Изменить размер шрифта - +
Сломанной бритвой отчекрыжил и тем же махом через плечо швырнул их от себя кровавым сгустком. Но это все не то. Мало их лишиться. Надо, чтоб и не иметь их отроду. Вот тогда бы я сказал: «А, вы про уго. Ну, это китайская грамота. По‑китайски я ни бе ни ме». Отец мне говорит: «Ты потому так, что ты девственник. Пойми, что женщинам вообще чужда девственность. Непорочность – состояние негативное и, следовательно, с природой вещей несовместное. Ты не на Кэдди, ты на природу в обиде». А я ему: «Одни слова все». И в ответ он: «А девственность будто не слово?» А я: «Вы не знаете. Не можете знать». И в ответ: «Нет уж.

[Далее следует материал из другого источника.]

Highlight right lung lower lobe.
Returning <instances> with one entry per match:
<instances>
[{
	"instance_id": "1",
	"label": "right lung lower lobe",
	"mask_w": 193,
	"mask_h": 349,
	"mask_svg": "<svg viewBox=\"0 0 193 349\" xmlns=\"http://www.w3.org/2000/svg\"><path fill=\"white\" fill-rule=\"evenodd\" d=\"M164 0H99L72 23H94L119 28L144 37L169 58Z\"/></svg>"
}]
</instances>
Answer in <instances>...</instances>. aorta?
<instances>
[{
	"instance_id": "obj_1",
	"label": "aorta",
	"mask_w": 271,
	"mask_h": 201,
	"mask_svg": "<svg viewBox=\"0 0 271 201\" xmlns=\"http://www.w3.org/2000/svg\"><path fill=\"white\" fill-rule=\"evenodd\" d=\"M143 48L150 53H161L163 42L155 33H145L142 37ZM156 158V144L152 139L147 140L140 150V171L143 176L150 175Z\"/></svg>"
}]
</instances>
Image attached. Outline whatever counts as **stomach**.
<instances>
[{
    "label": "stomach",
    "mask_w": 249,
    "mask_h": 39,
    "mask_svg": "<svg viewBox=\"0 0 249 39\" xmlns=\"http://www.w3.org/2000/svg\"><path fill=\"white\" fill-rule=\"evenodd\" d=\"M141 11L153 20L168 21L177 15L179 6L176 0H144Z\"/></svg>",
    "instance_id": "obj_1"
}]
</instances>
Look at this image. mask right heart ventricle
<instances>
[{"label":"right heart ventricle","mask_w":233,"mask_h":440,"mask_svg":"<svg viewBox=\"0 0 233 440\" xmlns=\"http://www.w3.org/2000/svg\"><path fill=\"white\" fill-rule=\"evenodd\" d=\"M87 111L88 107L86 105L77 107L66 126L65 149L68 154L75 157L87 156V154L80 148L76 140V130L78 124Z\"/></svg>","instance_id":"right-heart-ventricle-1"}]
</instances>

С момента, как это осознано нами, трагедия теряет остроту».

Там, где воду кроет тень от моста, видно далеко вглубь, хотя не до самого дна. Если листок в воде долго, то со временем всю зеленую ткань размывает, и одни только тонкие жилки веют медленным движеньем сна. Каждая колеблется раздельно, как бы спутаны ни были раньше, как бы плотно ни прилегали к костям. И может, когда Он повелит воскреснуть, глаза тоже всплывут из мирной глубины и сна на горнюю славу взглянуть. А следом уж всплывут и утюги. Спрятав их под мостом с краю, я вернулся и облокотился на перила.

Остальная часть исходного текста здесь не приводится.